In summary, one of the authors of the Columbia University prayer study has left the University and refuses to comment, another now claims to have not actually participated in the study and also refuses to comment, and another is on his way to federal prison for fraud. Fraud is the operative word here. Perhaps the most fascinating aspect of this entire sordid saga can be summed up in one question: How did a bizarre study claiming supernatural results end up in a peer-reviewed medical journal? We may never know because the editors of the Journal of Reproductive Medicine also refuse to answer calls or respond to letters about this study. Worse yet, the entire study remains posted on their internet site and the public has been given no reason to doubt its validity. It must be emphasized that, in the entire history of modern science, no claim of any type of supernatural phenomena has ever been replicated under controlled conditions. The importance of this fact can not be over emphasized. One would think th
at medical journal editors would be keenly aware of this fact and therefore be highly skeptical of supernatural claims. In any case, the damage has been done. The fact that a "miracle cure" study was deemed to be suitable for publication in a scientific journal automatically enhanced the study's credibility. Not surprisingly, the news media quickly disseminated the miraculous results.

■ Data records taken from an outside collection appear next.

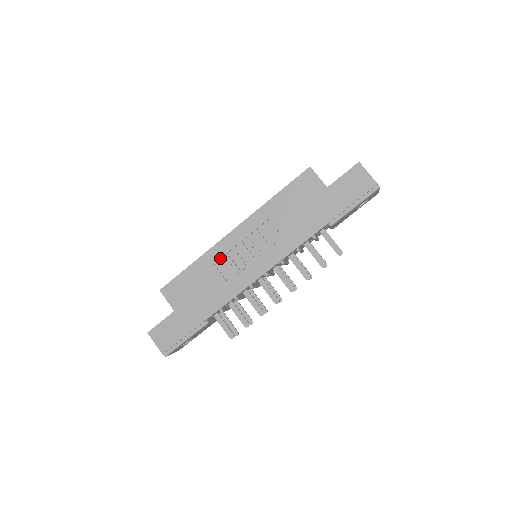
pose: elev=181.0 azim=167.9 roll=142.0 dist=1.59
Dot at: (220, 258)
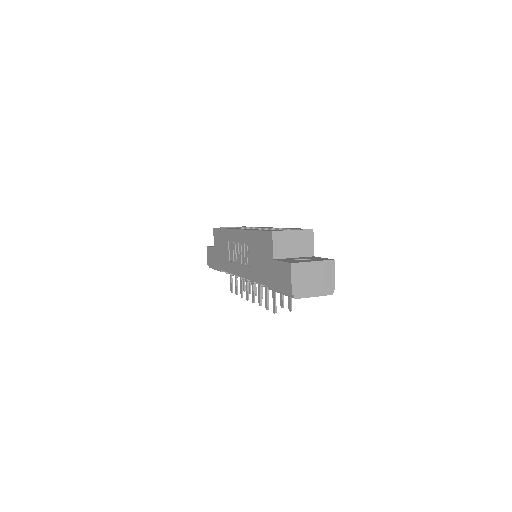
Dot at: (230, 240)
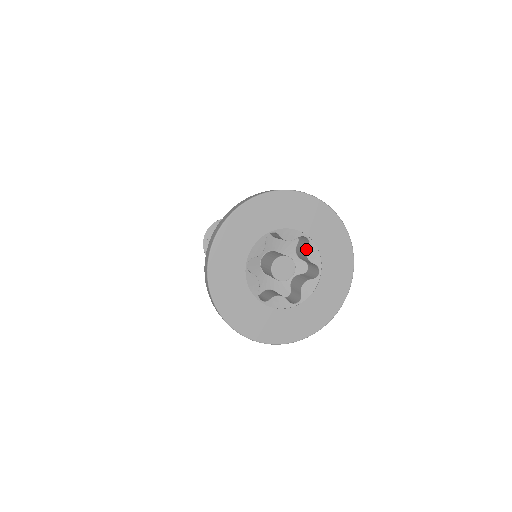
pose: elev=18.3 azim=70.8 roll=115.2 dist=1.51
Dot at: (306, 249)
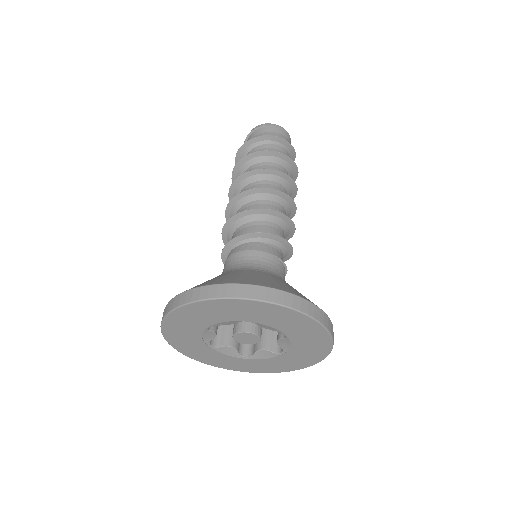
Dot at: occluded
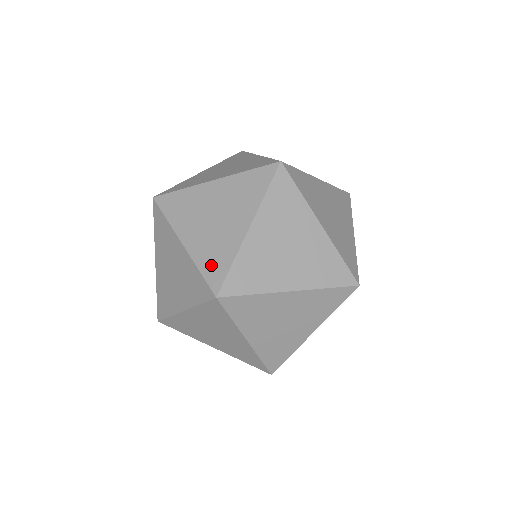
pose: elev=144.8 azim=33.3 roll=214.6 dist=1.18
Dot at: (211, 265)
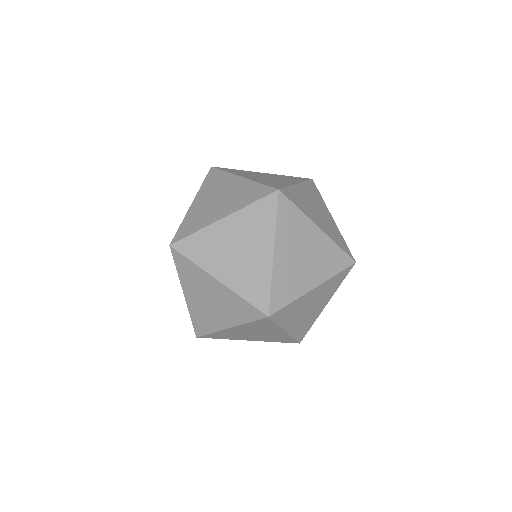
Dot at: occluded
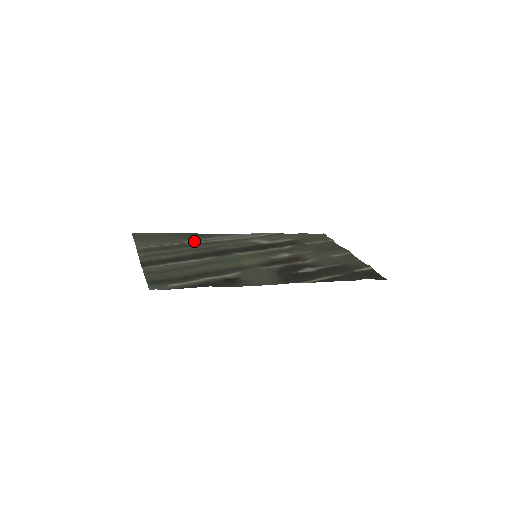
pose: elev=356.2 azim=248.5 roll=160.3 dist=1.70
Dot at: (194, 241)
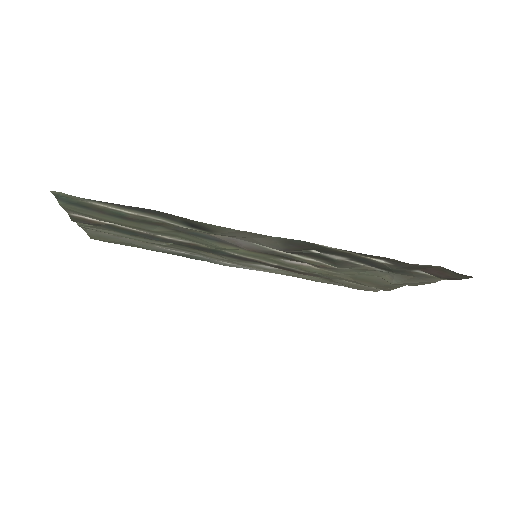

In reality, the Columbia University prayer study was based on a bewildering study design and included many sources of error. I have already summarized many of the study's potential flaws in two critiques published in the Scientific Review of Alternative Medicine. But worse than flaws, in light of all of the shocking information presented above, one must consider the sad possibility that the Columbia prayer study may never have been conducted at all. It remains to be seen if the news media will find the above information to be newsworthy.